AndreaDesan commented 3 years ago

Hi Kai,

thanks for the message. I think the dissipation rate should be defined based on the gradient of the fluctuating velocity and not of the gradient of the velocity (as in your proposed modification). See the definition of epsilon here and note that the gradients are calculated with respect to u' (UPrime in the code) and not U. This is why SRes is defined as SRes = symm(fvc::grad(UPrime)) and not SRes = symm(fvc::grad(U)), basically because epsilon should be evaluated based on the resolved fluctuating rate of strain (and not on the resolved rate of strain). Hope this clarifies it.

Andrea

WWIIWWIIWW commented 3 years ago

Hi, Thanks for the reply. There was a typo in my last message. I mean, we should probably use volScalarField epsilonRes=-2*nuLam*(gradUPrime && gradUPrime);

If symmetric part of grad(UPrime) is used, you will probably have something like gradU'*gradV' exist in the dissipation?

Kai/

AndreaDesan commented 3 years ago

Hi,

I believe the cross products of the velocity gradient should be in the definition of the dissipation rate (see equation 3 here.

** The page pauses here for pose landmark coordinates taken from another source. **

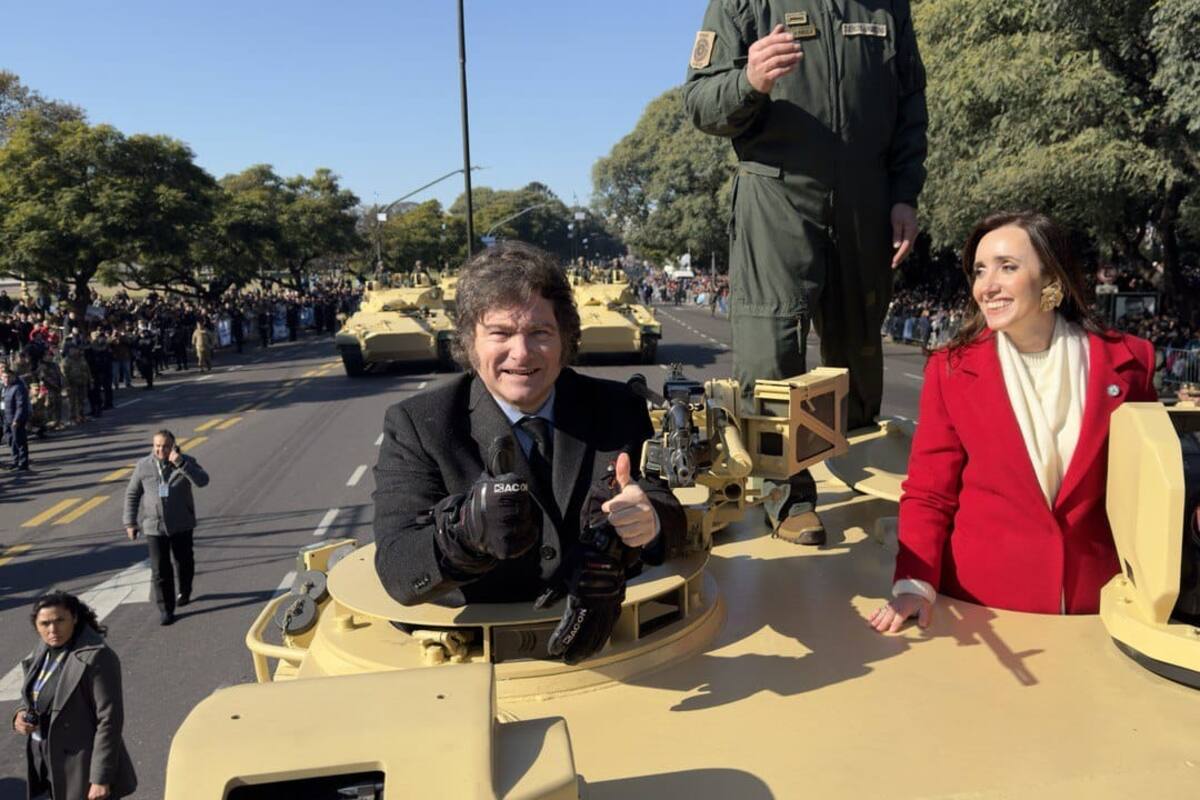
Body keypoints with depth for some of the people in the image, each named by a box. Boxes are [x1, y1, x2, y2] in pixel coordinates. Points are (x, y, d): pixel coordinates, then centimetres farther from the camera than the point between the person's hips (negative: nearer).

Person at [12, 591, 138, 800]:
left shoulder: (97, 656, -23)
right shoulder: (43, 650, 2)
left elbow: (109, 719, -22)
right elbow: (31, 697, 16)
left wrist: (101, 778, -22)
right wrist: (21, 716, -6)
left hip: (85, 765, -8)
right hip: (49, 760, 8)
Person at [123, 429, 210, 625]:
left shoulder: (186, 462, -6)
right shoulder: (144, 466, -2)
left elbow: (202, 481, -23)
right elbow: (132, 494, 7)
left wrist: (181, 463, -32)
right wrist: (130, 522, 5)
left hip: (182, 524, 0)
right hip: (154, 526, 0)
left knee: (184, 562, 17)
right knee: (160, 570, -2)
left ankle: (184, 593, 42)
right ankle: (165, 609, 7)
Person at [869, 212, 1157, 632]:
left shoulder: (1126, 360, -3)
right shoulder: (951, 368, -7)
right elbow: (928, 493, -4)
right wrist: (915, 582, -17)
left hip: (1094, 603, 1)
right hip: (980, 603, -1)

I think the definition that is in the code is in agreement with the development shown in Equation 3 of that reference and also with a commonly used definition of the dissipation rate, i.e.

epsilon = -2nu <S'_ij S'ij>

where S'_ij is the fluctuating rate of strain of tensor.

Andrea

WWIIWWIIWW commented 3 years ago

Thanks Andrea, I think I get your points. The epsilon here is basically the sum of the dissipation for 9 Reynolds stress components. It is not directly linked to the kRes containing 3 diagonal components.

Kai.

AndreaDesan commented 3 years ago

Hi Kai, no problem - this was a useful sanity check. I am going to close this issue.